22 If that view were not correct, I would still conclude, on the balance of convenience, that in this case the caveats should be removed to permit the mortgage to be registered. The balance of convenience is really all one way on this issue. Prior to the refinancing, any claim of NSI to the three lots in question was subject to the mortgage to the Commonwealth Bank, securing something in the order of $17 million - although that seems to have been reduced by the time of the refinance. To enable that mortgage to be discharged and replaced by an equivalent mortgage in approximately the same quantum involves no prejudice to NSI’s position. Of course, the Commonwealth Bank, if it exercised its powers as mortagee, could sell as mortgagee and defeat NSI’s claim. Substitution of a replacement mortgagee occasions no detriment to NSI.
23 On the other hand, preventing registration of the mortgage to Australian Executor would put Biseja into default of its obligations to that mortgagee and, in addition, occasion serious potential detriment to Australian Executor, who has paid out money on the faith of obtaining a mortgage. It would result in a windfall to NSI, by promoting its claim in priority over that of Biseja’s financier - a priority which, on the evidence so far, it does not seem ever to have been intended or contemplated that it should gain.

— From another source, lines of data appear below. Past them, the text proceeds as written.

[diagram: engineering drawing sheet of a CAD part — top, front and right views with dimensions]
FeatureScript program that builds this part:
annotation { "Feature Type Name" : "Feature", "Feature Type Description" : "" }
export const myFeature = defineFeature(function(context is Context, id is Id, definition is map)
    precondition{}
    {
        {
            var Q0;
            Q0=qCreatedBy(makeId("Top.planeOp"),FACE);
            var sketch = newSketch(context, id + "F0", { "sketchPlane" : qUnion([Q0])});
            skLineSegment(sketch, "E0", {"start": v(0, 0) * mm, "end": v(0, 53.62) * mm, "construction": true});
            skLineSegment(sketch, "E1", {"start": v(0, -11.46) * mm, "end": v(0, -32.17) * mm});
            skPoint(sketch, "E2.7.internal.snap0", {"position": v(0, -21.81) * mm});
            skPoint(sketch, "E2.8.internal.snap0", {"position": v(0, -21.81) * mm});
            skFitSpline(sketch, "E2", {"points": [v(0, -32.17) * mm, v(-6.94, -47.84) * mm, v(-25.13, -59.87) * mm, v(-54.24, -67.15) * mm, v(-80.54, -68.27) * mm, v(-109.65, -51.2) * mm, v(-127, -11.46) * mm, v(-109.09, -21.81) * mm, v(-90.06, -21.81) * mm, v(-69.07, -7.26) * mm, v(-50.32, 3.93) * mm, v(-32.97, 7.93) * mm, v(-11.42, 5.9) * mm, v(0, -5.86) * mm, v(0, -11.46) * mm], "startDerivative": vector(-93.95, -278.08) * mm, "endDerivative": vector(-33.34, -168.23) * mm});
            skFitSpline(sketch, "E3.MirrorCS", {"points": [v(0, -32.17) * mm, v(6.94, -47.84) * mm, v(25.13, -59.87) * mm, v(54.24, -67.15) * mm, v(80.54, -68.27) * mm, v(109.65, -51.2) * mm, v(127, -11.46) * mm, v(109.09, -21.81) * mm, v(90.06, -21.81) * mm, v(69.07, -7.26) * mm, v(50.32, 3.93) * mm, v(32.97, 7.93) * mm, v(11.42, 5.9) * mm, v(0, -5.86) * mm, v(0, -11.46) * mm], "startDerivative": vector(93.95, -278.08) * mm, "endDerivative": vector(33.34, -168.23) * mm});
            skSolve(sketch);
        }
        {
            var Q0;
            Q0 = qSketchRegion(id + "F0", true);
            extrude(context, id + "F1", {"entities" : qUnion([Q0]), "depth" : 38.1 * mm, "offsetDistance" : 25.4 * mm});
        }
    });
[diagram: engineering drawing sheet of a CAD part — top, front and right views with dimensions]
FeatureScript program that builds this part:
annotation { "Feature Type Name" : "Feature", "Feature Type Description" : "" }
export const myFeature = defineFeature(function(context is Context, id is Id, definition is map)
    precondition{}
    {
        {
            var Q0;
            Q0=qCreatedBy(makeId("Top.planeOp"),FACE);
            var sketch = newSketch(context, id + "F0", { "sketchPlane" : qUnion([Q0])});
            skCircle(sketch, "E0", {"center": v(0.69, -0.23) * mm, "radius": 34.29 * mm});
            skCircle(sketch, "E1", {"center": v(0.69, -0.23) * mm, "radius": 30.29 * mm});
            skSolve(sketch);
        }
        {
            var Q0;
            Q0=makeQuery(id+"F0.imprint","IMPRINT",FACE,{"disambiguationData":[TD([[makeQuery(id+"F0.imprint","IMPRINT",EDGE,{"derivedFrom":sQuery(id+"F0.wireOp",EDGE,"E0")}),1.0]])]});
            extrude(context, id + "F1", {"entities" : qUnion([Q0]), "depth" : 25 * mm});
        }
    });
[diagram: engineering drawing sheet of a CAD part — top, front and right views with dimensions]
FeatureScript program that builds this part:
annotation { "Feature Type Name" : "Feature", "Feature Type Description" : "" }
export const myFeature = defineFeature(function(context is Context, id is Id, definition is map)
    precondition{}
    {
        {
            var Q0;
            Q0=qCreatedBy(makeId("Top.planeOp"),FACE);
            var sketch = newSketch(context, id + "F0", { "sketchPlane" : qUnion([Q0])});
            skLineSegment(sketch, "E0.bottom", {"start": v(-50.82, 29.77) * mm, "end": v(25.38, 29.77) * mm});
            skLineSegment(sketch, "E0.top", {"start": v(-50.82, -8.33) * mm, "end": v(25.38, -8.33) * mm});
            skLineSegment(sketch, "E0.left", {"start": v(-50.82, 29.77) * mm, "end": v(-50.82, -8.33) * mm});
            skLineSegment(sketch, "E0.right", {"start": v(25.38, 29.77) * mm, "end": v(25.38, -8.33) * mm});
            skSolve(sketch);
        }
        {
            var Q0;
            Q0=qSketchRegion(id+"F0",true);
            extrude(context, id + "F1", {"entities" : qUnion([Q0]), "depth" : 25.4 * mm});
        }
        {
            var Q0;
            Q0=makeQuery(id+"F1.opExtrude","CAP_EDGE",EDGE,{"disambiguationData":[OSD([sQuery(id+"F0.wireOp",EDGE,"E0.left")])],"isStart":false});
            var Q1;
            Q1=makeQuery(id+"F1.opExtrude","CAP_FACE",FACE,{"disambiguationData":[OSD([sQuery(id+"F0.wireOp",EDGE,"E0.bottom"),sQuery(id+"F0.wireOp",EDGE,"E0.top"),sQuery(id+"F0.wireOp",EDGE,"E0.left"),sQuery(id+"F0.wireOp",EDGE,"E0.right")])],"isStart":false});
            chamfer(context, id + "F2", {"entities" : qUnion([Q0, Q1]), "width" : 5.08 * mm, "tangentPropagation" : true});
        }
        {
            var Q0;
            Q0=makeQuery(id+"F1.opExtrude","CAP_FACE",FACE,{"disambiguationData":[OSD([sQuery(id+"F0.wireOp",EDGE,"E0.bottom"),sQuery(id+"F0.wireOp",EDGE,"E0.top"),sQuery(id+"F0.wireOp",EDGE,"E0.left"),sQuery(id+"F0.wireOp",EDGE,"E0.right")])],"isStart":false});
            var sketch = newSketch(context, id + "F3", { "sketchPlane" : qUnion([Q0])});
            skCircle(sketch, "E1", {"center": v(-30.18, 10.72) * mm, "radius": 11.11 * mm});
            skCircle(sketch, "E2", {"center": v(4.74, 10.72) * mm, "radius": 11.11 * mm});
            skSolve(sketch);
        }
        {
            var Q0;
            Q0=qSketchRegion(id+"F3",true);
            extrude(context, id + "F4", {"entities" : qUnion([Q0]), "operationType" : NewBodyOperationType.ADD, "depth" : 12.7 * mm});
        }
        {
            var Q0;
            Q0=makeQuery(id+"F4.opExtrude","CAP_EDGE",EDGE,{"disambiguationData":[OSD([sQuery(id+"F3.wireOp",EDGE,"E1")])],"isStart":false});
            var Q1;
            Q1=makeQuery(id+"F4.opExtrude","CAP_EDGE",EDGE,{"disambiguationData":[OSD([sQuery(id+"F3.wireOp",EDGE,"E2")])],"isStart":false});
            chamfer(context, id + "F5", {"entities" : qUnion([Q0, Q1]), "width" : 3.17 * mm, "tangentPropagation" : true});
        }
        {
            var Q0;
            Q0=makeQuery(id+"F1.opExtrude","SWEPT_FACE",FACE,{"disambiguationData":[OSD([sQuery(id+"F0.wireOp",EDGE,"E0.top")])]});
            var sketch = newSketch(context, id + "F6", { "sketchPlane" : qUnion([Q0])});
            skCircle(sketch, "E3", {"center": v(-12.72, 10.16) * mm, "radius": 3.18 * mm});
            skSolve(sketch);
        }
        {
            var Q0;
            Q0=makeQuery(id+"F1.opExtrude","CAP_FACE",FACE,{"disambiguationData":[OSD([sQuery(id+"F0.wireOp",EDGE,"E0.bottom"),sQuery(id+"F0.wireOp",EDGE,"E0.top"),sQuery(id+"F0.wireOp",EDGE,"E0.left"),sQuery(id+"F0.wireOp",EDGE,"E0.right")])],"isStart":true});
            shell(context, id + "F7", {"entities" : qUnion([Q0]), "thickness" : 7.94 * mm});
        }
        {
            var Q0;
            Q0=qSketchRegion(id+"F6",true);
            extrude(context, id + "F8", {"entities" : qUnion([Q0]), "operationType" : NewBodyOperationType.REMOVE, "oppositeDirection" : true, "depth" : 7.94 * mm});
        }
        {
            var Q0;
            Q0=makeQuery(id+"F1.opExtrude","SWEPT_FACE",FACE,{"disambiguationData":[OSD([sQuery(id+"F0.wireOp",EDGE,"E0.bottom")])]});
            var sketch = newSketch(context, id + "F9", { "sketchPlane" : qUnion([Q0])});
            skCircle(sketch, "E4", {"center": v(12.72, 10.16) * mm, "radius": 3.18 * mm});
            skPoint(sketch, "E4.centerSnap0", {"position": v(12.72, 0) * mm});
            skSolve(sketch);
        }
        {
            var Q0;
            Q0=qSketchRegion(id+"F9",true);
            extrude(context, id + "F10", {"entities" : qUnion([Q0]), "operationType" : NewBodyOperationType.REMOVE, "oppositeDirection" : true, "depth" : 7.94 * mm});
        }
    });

24 For those reasons, regardless of which view of the construction of the agreement is correct, on the balance of convenience I would order that the caveats be removed for the purpose of permitting the mortgage to Australian Executor to be registered.
25 It is unnecessary for me to resort to the additional factor that Biseja has offered NSI alternative security, in the form of deposit of the title deeds to three other of the lots in the Strata Plan, an offer which NSI apparently declines. There is force in NSI’s submission that there is no evidence that these lots are comparable to the subject lots, although one would have thought that its position could only be improved by taking security over them without forgoing its equitable claim to lots 79, 80 and 81. As I say, I do not need to resort to this factor, although the offer of that security only enhances the preponderance of the balance of convenience in favour of Biseja.
26 I make the following orders:-
1. Order, pursuant to Real Property Act, s 74MA, that the defendant forthwith withdraw caveat AC519316, caveat AC519374 and caveat AC519366 in respect of lots 79, 80 and 81 respectively in Strata Plan 70843.
2. Order, pursuant to Real Property Act, s 74O, that the defendant have leave to lodge fresh caveats over lots 79, 80 and 81 in Strata Plan 76449 claiming the same interest as those claimed in caveats AC519316, AC519374 and AC519366 upon and following registration of a mortgage by the plaintiff to Australian Executor Trustees Limited, being the mortgage a copy of which is at p 36 of Exhibit AX O1.
3. Order that the plaintiff notify the defendant when the mortgage to Australian Executor Trustees Limited has been registered forthwith upon the plaintiff becoming aware of that registration.
4. Order that the defendant pay the plaintiff’s costs of the motion.
5. Direct that these orders be entered forthwith.